Спрятавшись под свисающими до земли ветвями старой смоковницы, она сидела, обхватив колени, и думала об учителе, который не был даже искателем золота и который в таком легкомысленном тоне говорил о ней.
Со дня ее рождения только один мужчина целовал ее лоб или волосы – ее отец. Молодой чужак, приехавший из города, отличался неслыханной самонадеянностью!
Он говорил о ней с шокирующей бесцеремонностью, открыто поведал о столь смелом сне, что вдвойне увеличило непристойность его поведения. Впрочем, эта история со сном немного беспокоила ее. Батистина утверждала, что проникать в сны других людей – весьма опасное занятие. Пока вы спите, они зовут вас, заманивают, вынимают из вашего тела дух, и, когда вы входите в их сон, вы уже не можете защищаться; она даже привела пример одной девушки из ее родной деревни, которую влюбленный в нее молодой человек каждый день призывал в свои сны, в результате чего та родила младенца, не понимая, как и почему это произошло. Манон не верила во все это по-настоящему, но все же учитель сделал так, что ее тень побывала в его спальне, целовал ее, сжимая в объятиях, и это может повториться нынче же вечером… Но она тут же успокоилась: он ведь никогда не видел ее!
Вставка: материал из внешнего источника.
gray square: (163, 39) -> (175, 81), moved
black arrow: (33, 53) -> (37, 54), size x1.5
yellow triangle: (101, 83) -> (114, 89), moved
А значит, это была не она, а некое существо, которое он вообразил себе по описаниям других…
Значит, в деревне ею интересовались и говорили нечто такое, что заставляло молодого человека видеть ее в своих снах, – это доказывало, что ничего худого не говорилось. Но кому до нее было дело? Может быть, Памфилию, который казался не такой деревенщиной, как другие. Однако ни он, ни кто-то другой не повстречался ей с тех пор, как произошла трагедия, а ведь тогда она была ребенком!
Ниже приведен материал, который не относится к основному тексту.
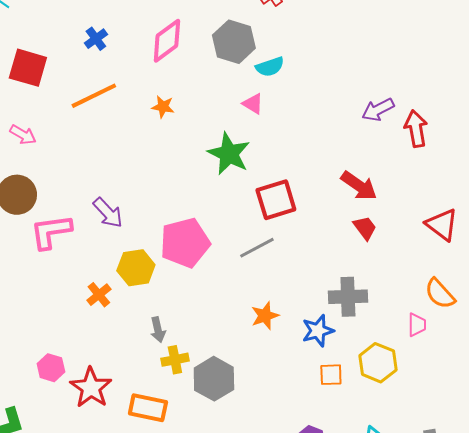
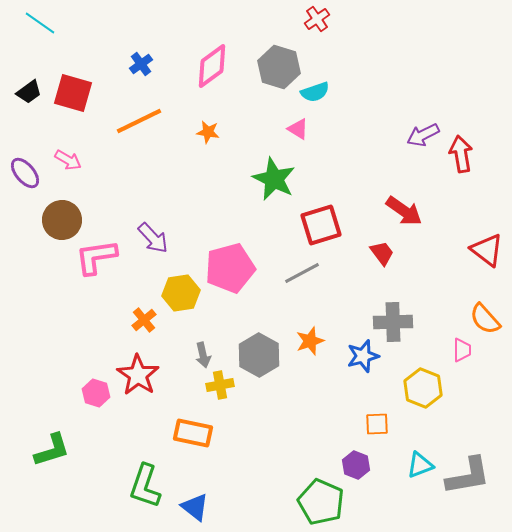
red trapezoid: (365, 228) -> (382, 253), moved
orange square: (331, 375) -> (377, 424), moved
gray hexagon: (214, 379) -> (259, 355), moved
red star: (91, 388) -> (138, 375), moved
В конце концов она пришла к выводу, что какой-то охотник из деревни, затаившись в ожидании куропатки, увидел ее… И вдруг ей припомнился тот день, когда она купалась в долине Рефрескьер: кто-то явно шпионил за ней, а когда она заподозрила неладное, бросился наутек, о чем она могла судить по волне, всколыхнувшей заросли дрока. Но кто это мог быть, она и представить себе не могла. Зардевшись, она рассмеялась и спрятала лицо в ладонях.
В это время Уголен с лопатой на плече спускался к деревне, следуя по тропинке за Анжем и Памфилием. Мысли его крутились вокруг наглости чужака, произнесшего нечто, недостойное звания учителя.